Set down a faithful copy of every record below, with no images.

_Available records_.
┌──

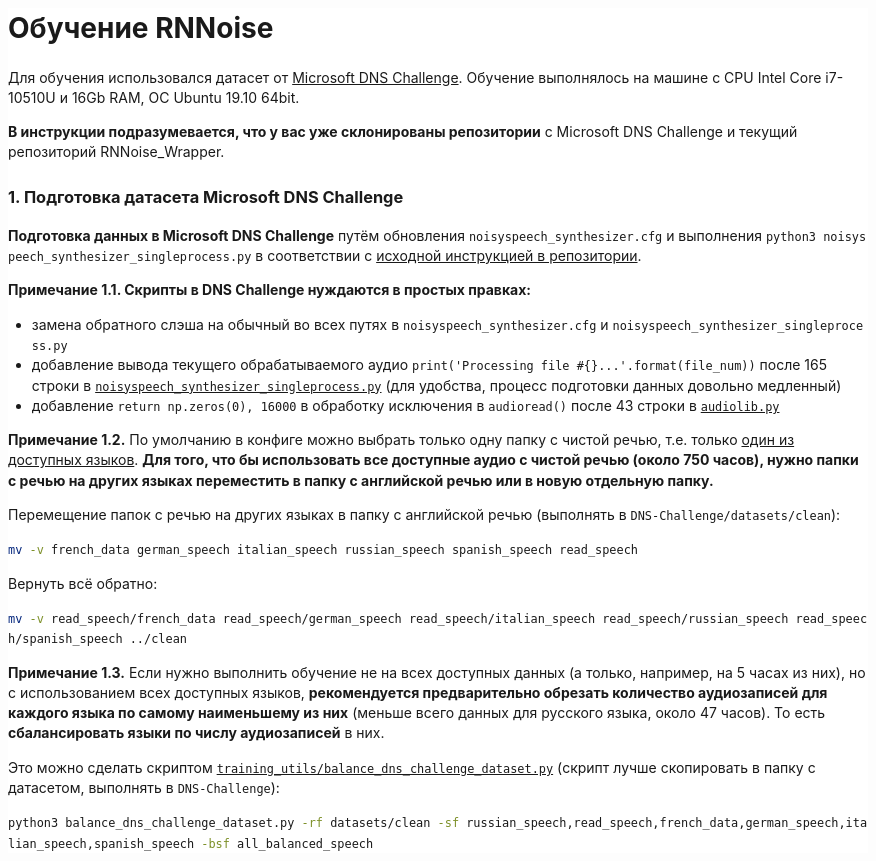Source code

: # Обучение RNNoise

Для обучения использовался датасет от [Microsoft DNS Challenge](https://github.com/microsoft/DNS-Challenge). Обучение выполнялось на машине с CPU Intel Core i7-10510U и 16Gb RAM, ОС Ubuntu 19.10 64bit.

**В инструкции подразумевается, что у вас уже склонированы репозитории** с Microsoft DNS Challenge и текущий репозиторий RNNoise_Wrapper.

### **1. Подготовка датасета Microsoft DNS Challenge**

**Подготовка данных в Microsoft DNS Challenge** путём обновления `noisyspeech_synthesizer.cfg` и выполнения `python3 noisyspeech_synthesizer_singleprocess.py` в соответствии с [исходной инструкцией в репозитории](https://github.com/microsoft/DNS-Challenge#usage).

**Примечание 1.1. Скрипты в DNS Challenge нуждаются в простых правках:**

- замена обратного слэша на обычный во всех путях в `noisyspeech_synthesizer.cfg` и `noisyspeech_synthesizer_singleprocess.py`
- добавление вывода текущего обрабатываемого аудио `print('Processing file #{}...'.format(file_num))` после 165 строки в [`noisyspeech_synthesizer_singleprocess.py`](https://github.com/microsoft/DNS-Challenge/blob/master/noisyspeech_synthesizer_singleprocess.py#L165) (для удобства, процесс подготовки данных довольно медленный)
- добавление `return np.zeros(0), 16000` в обработку исключения в `audioread()` после 43 строки в [`audiolib.py`](https://github.com/microsoft/DNS-Challenge/blob/master/audiolib.py#L43)

**Примечание 1.2.** По умолчанию в конфиге можно выбрать только одну папку с чистой речью, т.е. только [один из доступных языков](https://github.com/microsoft/DNS-Challenge/tree/master/datasets/clean). **Для того, что бы использовать все доступные аудио с чистой речью (около 750 часов), нужно папки с речью на других языках переместить в папку с английской речью или в новую отдельную папку.**

Перемещение папок с речью на других языках в папку с английской речью (выполнять в `DNS-Challenge/datasets/clean`):

```bash
mv -v french_data german_speech italian_speech russian_speech spanish_speech read_speech
```

Вернуть всё обратно:

```bash
mv -v read_speech/french_data read_speech/german_speech read_speech/italian_speech read_speech/russian_speech read_speech/spanish_speech ../clean
```

**Примечание 1.3.** Если нужно выполнить обучение не на всех доступных данных (а только, например, на 5 часах из них), но с использованием всех доступных языков, **рекомендуется предварительно обрезать количество аудиозаписей для каждого языка по самому наименьшему из них** (меньше всего данных для русского языка, около 47 часов). То есть **сбалансировать языки по числу аудиозаписей** в них.

Это можно сделать скриптом [`training_utils/balance_dns_challenge_dataset.py`](https://github.com/Desklop/RNNoise_Wrapper/blob/master/training_utils/balance_dns_challenge_dataset.py) (скрипт лучше скопировать в папку с датасетом, выполнять в `DNS-Challenge`):

```bash
python3 balance_dns_challenge_dataset.py -rf datasets/clean -sf russian_speech,read_speech,french_data,german_speech,italian_speech,spanish_speech -bsf all_balanced_speech
```
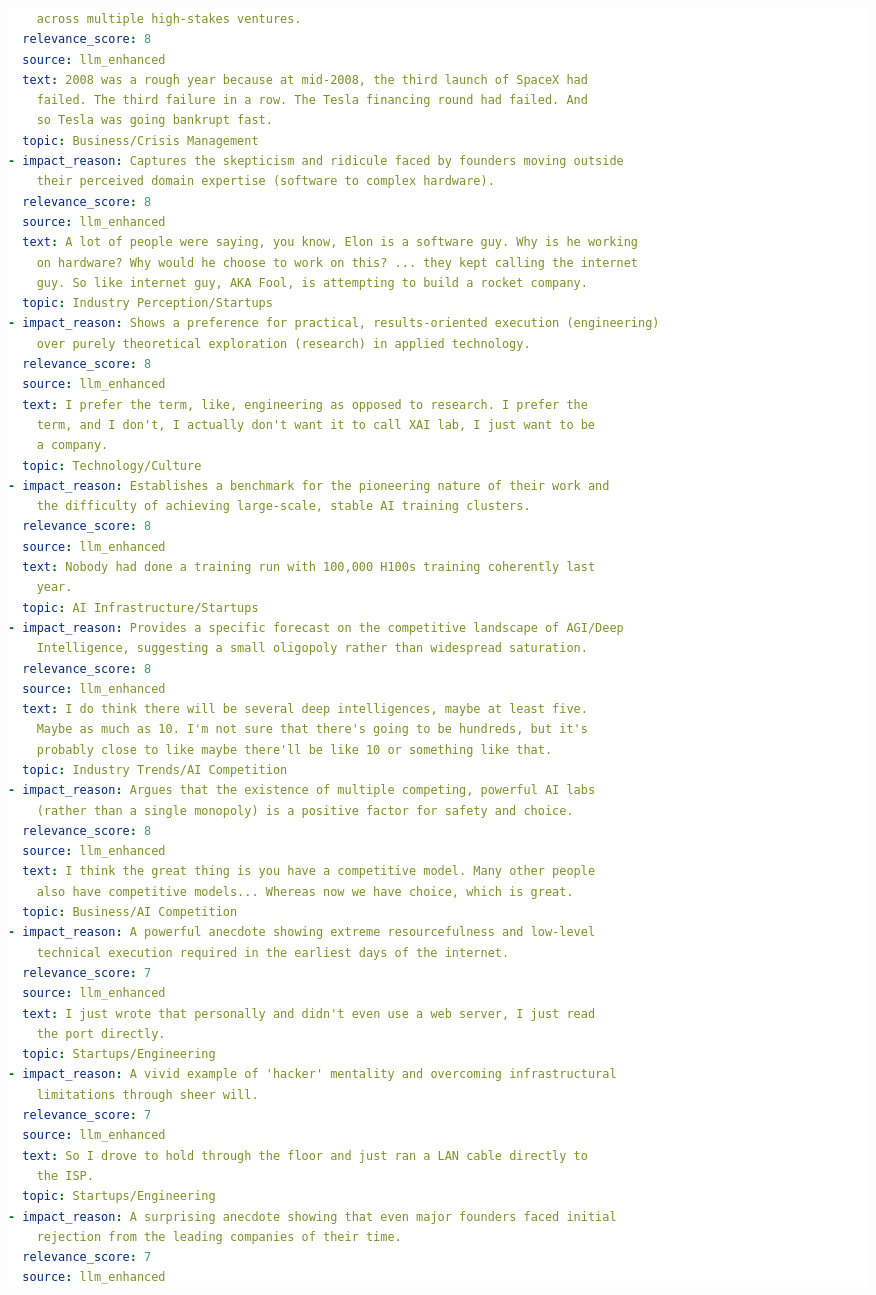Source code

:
 ```yaml
    across multiple high-stakes ventures.
  relevance_score: 8
  source: llm_enhanced
  text: 2008 was a rough year because at mid-2008, the third launch of SpaceX had
    failed. The third failure in a row. The Tesla financing round had failed. And
    so Tesla was going bankrupt fast.
  topic: Business/Crisis Management
- impact_reason: Captures the skepticism and ridicule faced by founders moving outside
    their perceived domain expertise (software to complex hardware).
  relevance_score: 8
  source: llm_enhanced
  text: A lot of people were saying, you know, Elon is a software guy. Why is he working
    on hardware? Why would he choose to work on this? ... they kept calling the internet
    guy. So like internet guy, AKA Fool, is attempting to build a rocket company.
  topic: Industry Perception/Startups
- impact_reason: Shows a preference for practical, results-oriented execution (engineering)
    over purely theoretical exploration (research) in applied technology.
  relevance_score: 8
  source: llm_enhanced
  text: I prefer the term, like, engineering as opposed to research. I prefer the
    term, and I don't, I actually don't want it to call XAI lab, I just want to be
    a company.
  topic: Technology/Culture
- impact_reason: Establishes a benchmark for the pioneering nature of their work and
    the difficulty of achieving large-scale, stable AI training clusters.
  relevance_score: 8
  source: llm_enhanced
  text: Nobody had done a training run with 100,000 H100s training coherently last
    year.
  topic: AI Infrastructure/Startups
- impact_reason: Provides a specific forecast on the competitive landscape of AGI/Deep
    Intelligence, suggesting a small oligopoly rather than widespread saturation.
  relevance_score: 8
  source: llm_enhanced
  text: I do think there will be several deep intelligences, maybe at least five.
    Maybe as much as 10. I'm not sure that there's going to be hundreds, but it's
    probably close to like maybe there'll be like 10 or something like that.
  topic: Industry Trends/AI Competition
- impact_reason: Argues that the existence of multiple competing, powerful AI labs
    (rather than a single monopoly) is a positive factor for safety and choice.
  relevance_score: 8
  source: llm_enhanced
  text: I think the great thing is you have a competitive model. Many other people
    also have competitive models... Whereas now we have choice, which is great.
  topic: Business/AI Competition
- impact_reason: A powerful anecdote showing extreme resourcefulness and low-level
    technical execution required in the earliest days of the internet.
  relevance_score: 7
  source: llm_enhanced
  text: I just wrote that personally and didn't even use a web server, I just read
    the port directly.
  topic: Startups/Engineering
- impact_reason: A vivid example of 'hacker' mentality and overcoming infrastructural
    limitations through sheer will.
  relevance_score: 7
  source: llm_enhanced
  text: So I drove to hold through the floor and just ran a LAN cable directly to
    the ISP.
  topic: Startups/Engineering
- impact_reason: A surprising anecdote showing that even major founders faced initial
    rejection from the leading companies of their time.
  relevance_score: 7
  source: llm_enhanced
```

└──

_Answer section_.
Source code

: # Обучение RNNoise

Для обучения использовался датасет от [Microsoft DNS Challenge](https://github.com/microsoft/DNS-Challenge). Обучение выполнялось на машине с CPU Intel Core i7-10510U и 16Gb RAM, ОС Ubuntu 19.10 64bit.

**В инструкции подразумевается, что у вас уже склонированы репозитории** с Microsoft DNS Challenge и текущий репозиторий RNNoise_Wrapper.

### **1. Подготовка датасета Microsoft DNS Challenge**

**Подготовка данных в Microsoft DNS Challenge** путём обновления `noisyspeech_synthesizer.cfg` и выполнения `python3 noisyspeech_synthesizer_singleprocess.py` в соответствии с [исходной инструкцией в репозитории](https://github.com/microsoft/DNS-Challenge#usage).

**Примечание 1.1. Скрипты в DNS Challenge нуждаются в простых правках:**

- замена обратного слэша на обычный во всех путях в `noisyspeech_synthesizer.cfg` и `noisyspeech_synthesizer_singleprocess.py`
- добавление вывода текущего обрабатываемого аудио `print('Processing file #{}...'.format(file_num))` после 165 строки в [`noisyspeech_synthesizer_singleprocess.py`](https://github.com/microsoft/DNS-Challenge/blob/master/noisyspeech_synthesizer_singleprocess.py#L165) (для удобства, процесс подготовки данных довольно медленный)
- добавление `return np.zeros(0), 16000` в обработку исключения в `audioread()` после 43 строки в [`audiolib.py`](https://github.com/microsoft/DNS-Challenge/blob/master/audiolib.py#L43)

**Примечание 1.2.** По умолчанию в конфиге можно выбрать только одну папку с чистой речью, т.е. только [один из доступных языков](https://github.com/microsoft/DNS-Challenge/tree/master/datasets/clean). **Для того, что бы использовать все доступные аудио с чистой речью (около 750 часов), нужно папки с речью на других языках переместить в папку с английской речью или в новую отдельную папку.**

Перемещение папок с речью на других языках в папку с английской речью (выполнять в `DNS-Challenge/datasets/clean`):

```bash
mv -v french_data german_speech italian_speech russian_speech spanish_speech read_speech
```

Вернуть всё обратно:

```bash
mv -v read_speech/french_data read_speech/german_speech read_speech/italian_speech read_speech/russian_speech read_speech/spanish_speech ../clean
```

**Примечание 1.3.** Если нужно выполнить обучение не на всех доступных данных (а только, например, на 5 часах из них), но с использованием всех доступных языков, **рекомендуется предварительно обрезать количество аудиозаписей для каждого языка по самому наименьшему из них** (меньше всего данных для русского языка, около 47 часов). То есть **сбалансировать языки по числу аудиозаписей** в них.

Это можно сделать скриптом [`training_utils/balance_dns_challenge_dataset.py`](https://github.com/Desklop/RNNoise_Wrapper/blob/master/training_utils/balance_dns_challenge_dataset.py) (скрипт лучше скопировать в папку с датасетом, выполнять в `DNS-Challenge`):

```bash
python3 balance_dns_challenge_dataset.py -rf datasets/clean -sf russian_speech,read_speech,french_data,german_speech,italian_speech,spanish_speech -bsf all_balanced_speech
```
Source code

:
 ```yaml
    across multiple high-stakes ventures.
  relevance_score: 8
  source: llm_enhanced
  text: 2008 was a rough year because at mid-2008, the third launch of SpaceX had
    failed. The third failure in a row. The Tesla financing round had failed. And
    so Tesla was going bankrupt fast.
  topic: Business/Crisis Management
- impact_reason: Captures the skepticism and ridicule faced by founders moving outside
    their perceived domain expertise (software to complex hardware).
  relevance_score: 8
  source: llm_enhanced
  text: A lot of people were saying, you know, Elon is a software guy. Why is he working
    on hardware? Why would he choose to work on this? ... they kept calling the internet
    guy. So like internet guy, AKA Fool, is attempting to build a rocket company.
  topic: Industry Perception/Startups
- impact_reason: Shows a preference for practical, results-oriented execution (engineering)
    over purely theoretical exploration (research) in applied technology.
  relevance_score: 8
  source: llm_enhanced
  text: I prefer the term, like, engineering as opposed to research. I prefer the
    term, and I don't, I actually don't want it to call XAI lab, I just want to be
    a company.
  topic: Technology/Culture
- impact_reason: Establishes a benchmark for the pioneering nature of their work and
    the difficulty of achieving large-scale, stable AI training clusters.
  relevance_score: 8
  source: llm_enhanced
  text: Nobody had done a training run with 100,000 H100s training coherently last
    year.
  topic: AI Infrastructure/Startups
- impact_reason: Provides a specific forecast on the competitive landscape of AGI/Deep
    Intelligence, suggesting a small oligopoly rather than widespread saturation.
  relevance_score: 8
  source: llm_enhanced
  text: I do think there will be several deep intelligences, maybe at least five.
    Maybe as much as 10. I'm not sure that there's going to be hundreds, but it's
    probably close to like maybe there'll be like 10 or something like that.
  topic: Industry Trends/AI Competition
- impact_reason: Argues that the existence of multiple competing, powerful AI labs
    (rather than a single monopoly) is a positive factor for safety and choice.
  relevance_score: 8
  source: llm_enhanced
  text: I think the great thing is you have a competitive model. Many other people
    also have competitive models... Whereas now we have choice, which is great.
  topic: Business/AI Competition
- impact_reason: A powerful anecdote showing extreme resourcefulness and low-level
    technical execution required in the earliest days of the internet.
  relevance_score: 7
  source: llm_enhanced
  text: I just wrote that personally and didn't even use a web server, I just read
    the port directly.
  topic: Startups/Engineering
- impact_reason: A vivid example of 'hacker' mentality and overcoming infrastructural
    limitations through sheer will.
  relevance_score: 7
  source: llm_enhanced
  text: So I drove to hold through the floor and just ran a LAN cable directly to
    the ISP.
  topic: Startups/Engineering
- impact_reason: A surprising anecdote showing that even major founders faced initial
    rejection from the leading companies of their time.
  relevance_score: 7
  source: llm_enhanced
```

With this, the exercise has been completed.